### TASK
Give back the entries exactly as they read, leaving each image out.

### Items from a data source
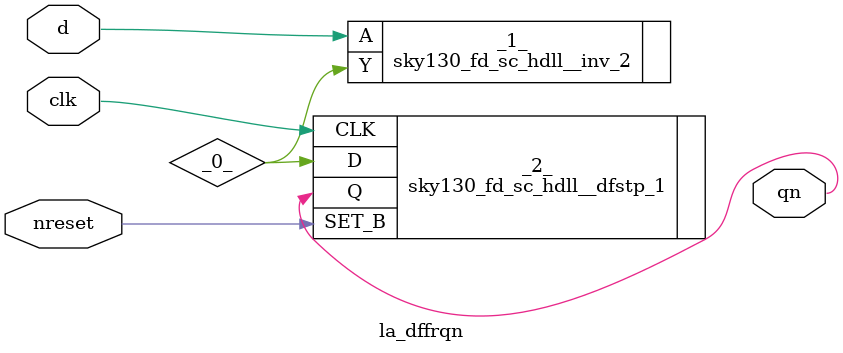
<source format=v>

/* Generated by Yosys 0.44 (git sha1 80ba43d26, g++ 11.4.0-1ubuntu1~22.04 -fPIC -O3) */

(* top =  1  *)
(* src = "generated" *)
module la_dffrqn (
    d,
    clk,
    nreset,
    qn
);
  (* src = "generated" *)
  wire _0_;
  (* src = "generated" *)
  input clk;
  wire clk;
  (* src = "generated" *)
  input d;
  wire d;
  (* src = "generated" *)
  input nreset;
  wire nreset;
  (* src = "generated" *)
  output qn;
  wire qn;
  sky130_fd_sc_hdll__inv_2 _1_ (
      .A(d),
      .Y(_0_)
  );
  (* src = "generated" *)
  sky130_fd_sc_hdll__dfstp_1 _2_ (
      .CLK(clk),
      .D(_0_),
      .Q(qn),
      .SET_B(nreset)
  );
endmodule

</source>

### TASK OUTPUT
<source format=v>

/* Generated by Yosys 0.44 (git sha1 80ba43d26, g++ 11.4.0-1ubuntu1~22.04 -fPIC -O3) */

(* top =  1  *)
(* src = "generated" *)
module la_dffrqn (
    d,
    clk,
    nreset,
    qn
);
  (* src = "generated" *)
  wire _0_;
  (* src = "generated" *)
  input clk;
  wire clk;
  (* src = "generated" *)
  input d;
  wire d;
  (* src = "generated" *)
  input nreset;
  wire nreset;
  (* src = "generated" *)
  output qn;
  wire qn;
  sky130_fd_sc_hdll__inv_2 _1_ (
      .A(d),
      .Y(_0_)
  );
  (* src = "generated" *)
  sky130_fd_sc_hdll__dfstp_1 _2_ (
      .CLK(clk),
      .D(_0_),
      .Q(qn),
      .SET_B(nreset)
  );
endmodule

</source>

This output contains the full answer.